## Teks Sumber
----------

Ibnu Jarir mengatakan, telah menceritakan kepadaku Al-Musanna, telah menceritakan kepada kami Al-Hajjaj ibnu Minhal, telah menceritakan kepadaku Abdul Hamid ibnu Bahram, telah menceritakan kepada kami Syahr ibnu Hausyab, dari Abdullah ibnu Syaddad ibnul Had yang mengatakan bahwa ketika Nabi Saw. sedang duduk, seorang lelaki bertanya, "Wahai Rasulullah, apakah makna al-awwah?' Rasulullah Saw. menjawab bahwa al-awwah artinya orang yang sangat lembut hatinya. Allah Swt. telah berfirman: Sesungguhnya Ibrahim adalah seorang yang sangat lembut hatinya lagi penyantun (At Taubah : 114)

Ibnu Abu Hatim meriwayatkannya melalui hadis Ibnul Mubarak, dari Abdul Hamid ibnu Bahram dengan sanad yang sama, yang lafaznya berbunyi seperti berikut: Al-awwah artinya sangat lembut hatinya lagi banyak berdoa.

As-Sauri telah meriwayatkan dari Salamah ibnu Kahil, dari Mus­lim Al-Batin, dari Abul Gadir, bahwa ia pernah bertanya kepada Ibnu Mas'ud tentang makna al-awwah. Maka ia menjawab bahwa al-awwah artinya penyayang.

Hal yang sama dikatakan oleh Mujahid, Abu Maisarah Umar ibnu Syurahbil, Al-Hasan Al-Basri, Qatadah, dan lain-lainnya, bahwa makna al-awwah ialah penyayang terhadap hamba-hamba Allah.

Ibnul Mubarak telah meriwayatkan dari Khalid, dari Ikrimah, dari Ibnu Abbas yang mengatakan bahwa al-awwah artinya orang yang mempunyai keyakinan menurut bahasa Habsyah (Etiopia).

Hal yang sama telah diriwayatkan oleh Al-Aufi, dari Ibnu Abbas, bahwa al-awwah artinya orang yang berkeyakinan. Hal yang sama telah dikatakan oleh Mujahid dan Ad-Dahhak.

----------

## Cuplikan Data
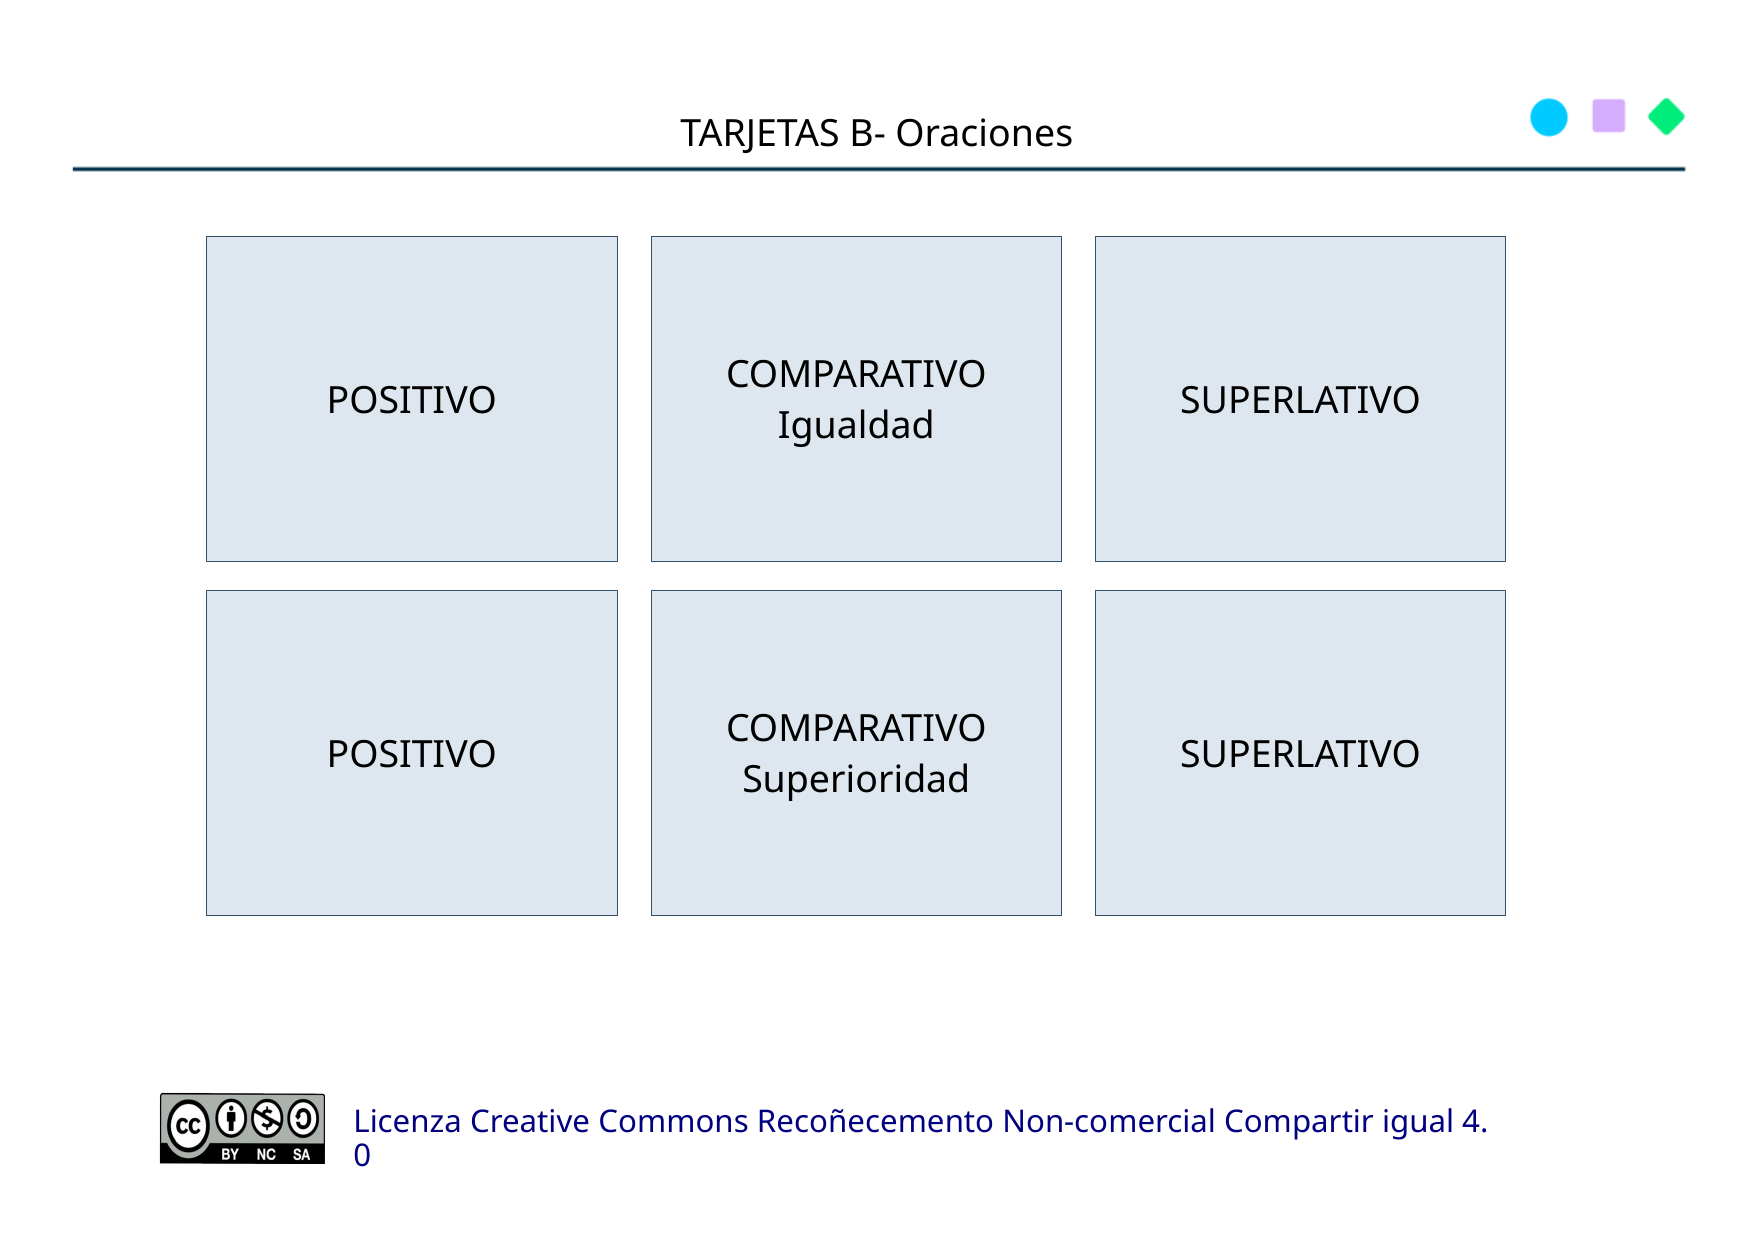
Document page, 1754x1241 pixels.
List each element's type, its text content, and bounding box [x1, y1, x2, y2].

picture [159, 1092, 325, 1164]
picture [59, 70, 1695, 194]
text_box SUPERLATIVO [1095, 236, 1506, 562]
text_box POSITIVO [206, 236, 618, 562]
text_box COMPARATIVO Superioridad [651, 590, 1062, 916]
text_box SUPERLATIVO [1095, 590, 1506, 916]
text_box POSITIVO [206, 590, 618, 916]
text_box Licenza Creative Commons Recoñecemento Non-comercial Compartir igual 4.0 [338, 1072, 1506, 1170]
text_box COMPARATIVO Igualdad [651, 236, 1062, 562]
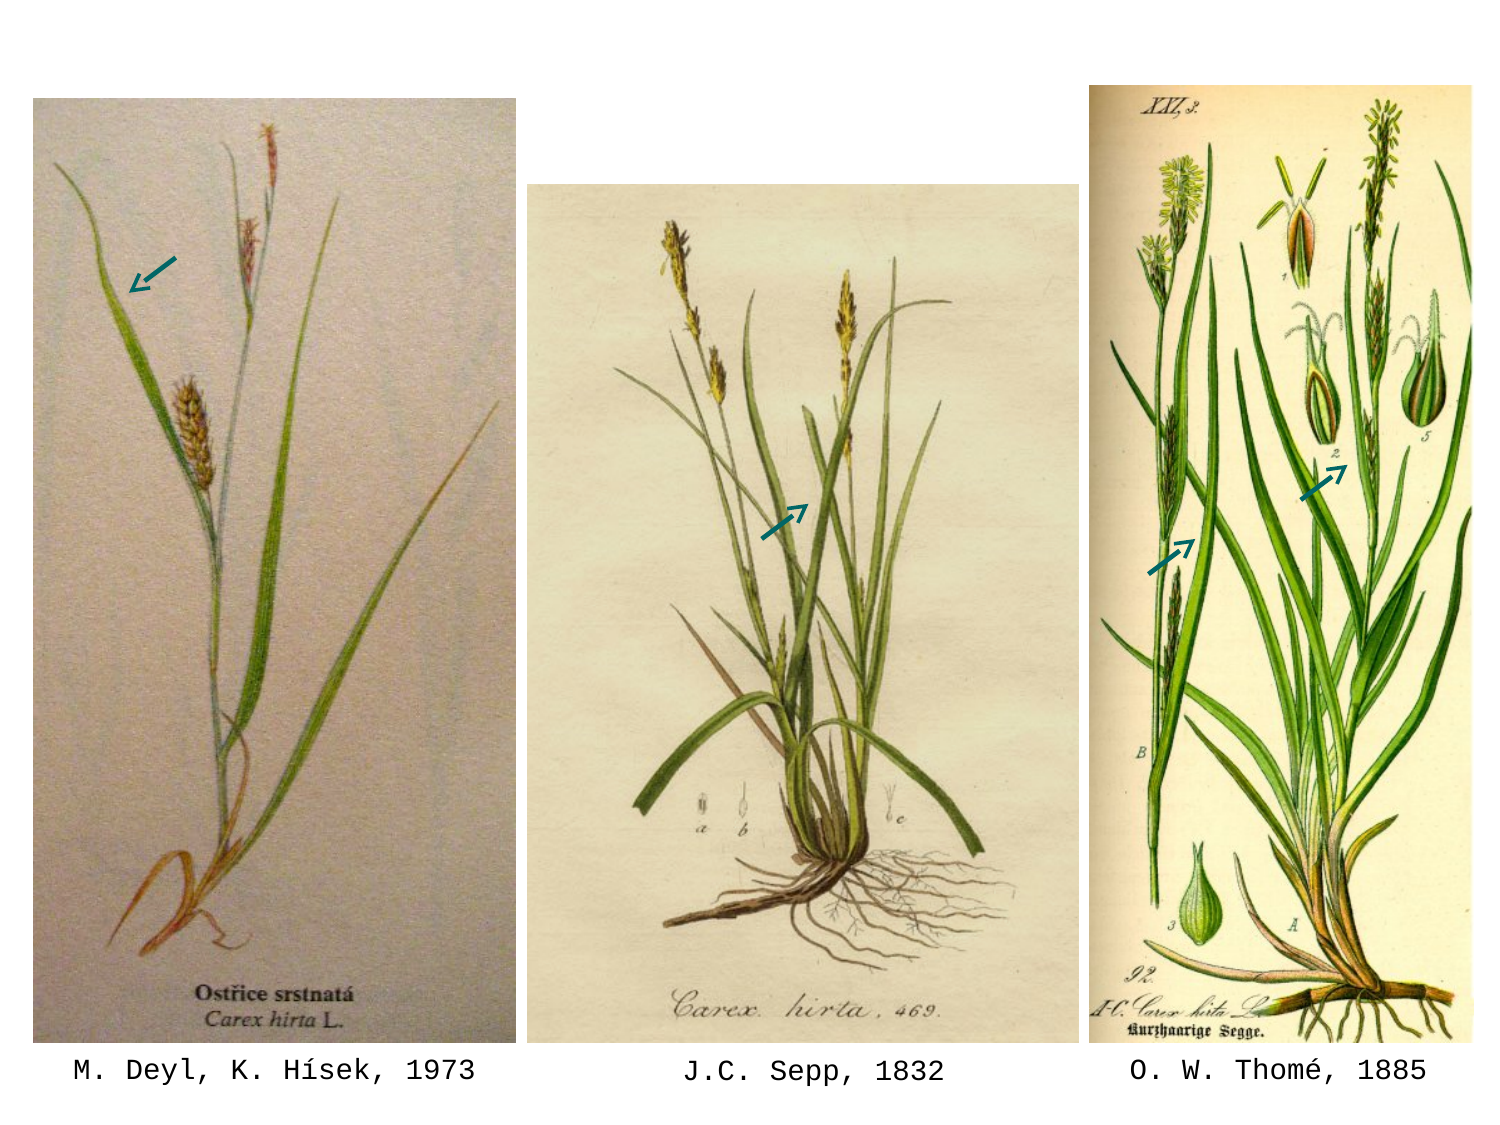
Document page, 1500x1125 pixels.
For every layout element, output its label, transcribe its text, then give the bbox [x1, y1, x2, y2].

text_box O. W. Thomé, 1885 [1114, 1042, 1442, 1094]
picture [1089, 85, 1474, 1044]
text_box M. Deyl, K. Hísek, 1973 [58, 1044, 491, 1094]
text_box J.C. Sepp, 1832 [667, 1043, 960, 1094]
picture [33, 98, 516, 1044]
picture [527, 184, 1079, 1043]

----------

## Daftar Tugas
• A. Tulis ulang bagian teks sumber mulai dari "Ibnul Mubarak telah" sampai "bahasa Habsyah (Etiopia).", dan ganti "Habsyah" dengan "Abesinia".
• B. Jawab pertanyaan berikut berdasarkan teks sumber.
(i) Menurut lafaz riwayat Ibnu Abu Hatim, apa arti al-awwah?
(ii) Kepada siapa Abul Gadir bertanya tentang makna al-awwah?
(iii) Dalam riwayat Ibnul Mubarak dari Ibnu Abbas, arti al-awwah disebut menurut bahasa apa?
• C. Terjemahkan kalimat dari teks sumber ini ke dalam bahasa Inggris: "Hal yang sama dikatakan oleh Mujahid, Abu Maisarah Umar ibnu Syurahbil, Al-Hasan Al-Basri, Qatadah, dan lain-lainnya, bahwa makna al-awwah ialah penyayang terhadap hamba-hamba Allah."

## Kunci Jawaban
• A.
Ibnul Mubarak telah meriwayatkan dari Khalid, dari Ikrimah, dari Ibnu Abbas yang mengatakan bahwa al-awwah artinya orang yang mempunyai keyakinan menurut bahasa Abesinia (Etiopia).

• B.
(i) Sangat lembut hatinya lagi banyak berdoa.
(ii) Kepada Ibnu Mas'ud.
(iii) Menurut bahasa Habsyah (Etiopia).

• C. The same was said by Mujahid, Abu Maisarah Umar ibnu Syurahbil, Al-Hasan Al-Basri, Qatadah, and others: that the meaning of al-awwah is one who is compassionate toward the servants of Allah.